You can see this information in the repository with git log --pretty=fuller.

commit 21550561941b078ea1862b882ec89f26696ff5bb (HEAD, origin/master, origin/HEAD, master)
Author:     thiagopnts <thiagopnts@gmail.com>
AuthorDate: Tue Nov 18 14:52:49 2014 -0200
Commit:     Thiago Pontes <email@thiago.me>
CommitDate: Tue Nov 25 09:46:58 2014 -0200

    open repository url if confirmed, closes #1
  • 1
    git rebase also causes the commit date to be updated while the author date remains the same.
    – cjm
    Nov 26, 2014 at 17:27
  • @cjm You're right! rebase and cherry-pick both behave the same in this respect. That makes sense, a rebase can be thought of as multiple cherry-picks.
    – Schwern
    Nov 26, 2014 at 18:59
  • 1
    For applying patches from mail, there's also git am, which automatically takes the date and author from the mail message.
    – deltab
    Nov 26, 2014 at 20:50

This looks like a mix between how Git works with dates and how it was referenced with GitHub's closing keywords.
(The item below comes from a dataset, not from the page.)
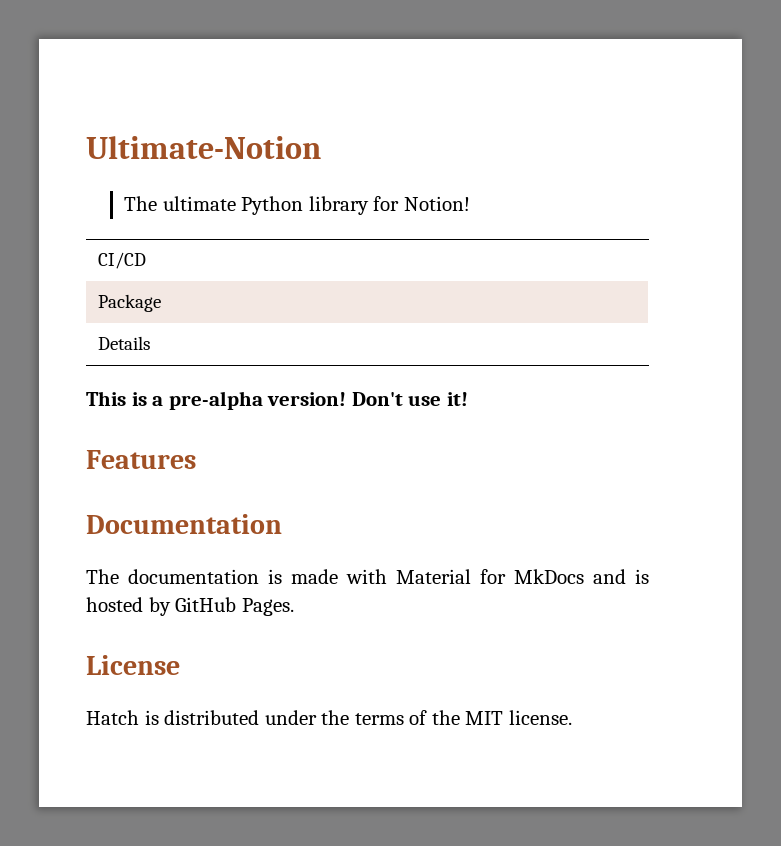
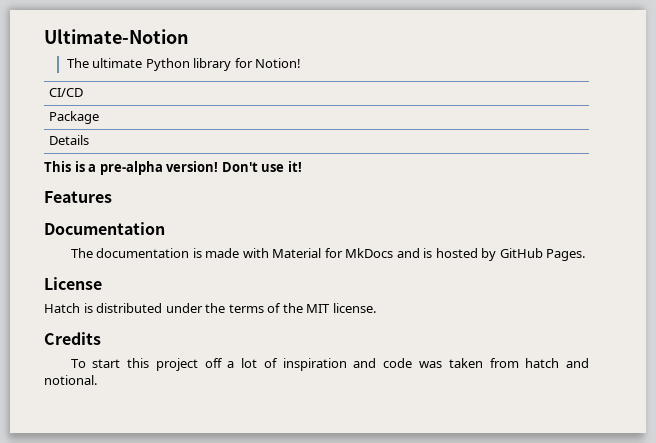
(572, 717) none -> [44,332,101,345] [70,358,589,371] [44,375,97,385] // Credits // To start this project off a lot of inspiration and code was taken from hatch and notional.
Git separates between commit and author dates. In Pro Git they go a bit into the difference:

The author is the person who originally wrote the work, whereas the committer is the person who last applied the work. So, if you send in a patch to a project and one of the core members applies the patch, both of you get credit – you as the author, and the core member as the committer.
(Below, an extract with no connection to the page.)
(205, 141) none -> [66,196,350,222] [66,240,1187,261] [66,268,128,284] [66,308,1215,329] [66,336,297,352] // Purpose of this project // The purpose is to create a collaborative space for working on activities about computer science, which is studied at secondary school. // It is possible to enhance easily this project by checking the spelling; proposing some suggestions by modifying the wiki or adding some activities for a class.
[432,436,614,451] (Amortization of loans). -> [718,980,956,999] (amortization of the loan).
So while the code itself was committed/written "7 days ago" (locally), it wasn't "applied" or patched to the code until "14 hours ago", since it wasn't seen in the remote until that referenced close message.

  • 2
    While I haven't tested it, I do not believe the author information was added by Github closing keywords. The committer and author identities and dates are baked into the commit ID. If Github changed any of these it would change the commit ID on the remote end. The remote and local repositories would diverge. The author would be unable to push or pull without forcing it.
    – Schwern
    Nov 26, 2014 at 8:21
  • 2
    Committing is not the same as pushing to remote. Remember that almost everything in Git can be done locally, including commits. You can commit first (which gives both timestamps) and push later (which merely uploads the commit to remote but doesn't give any timestamp). There is no 'push timestamp' as it's unimportant to know when a commit was pushed - it can be (and often is) pushed and pulled any number of times.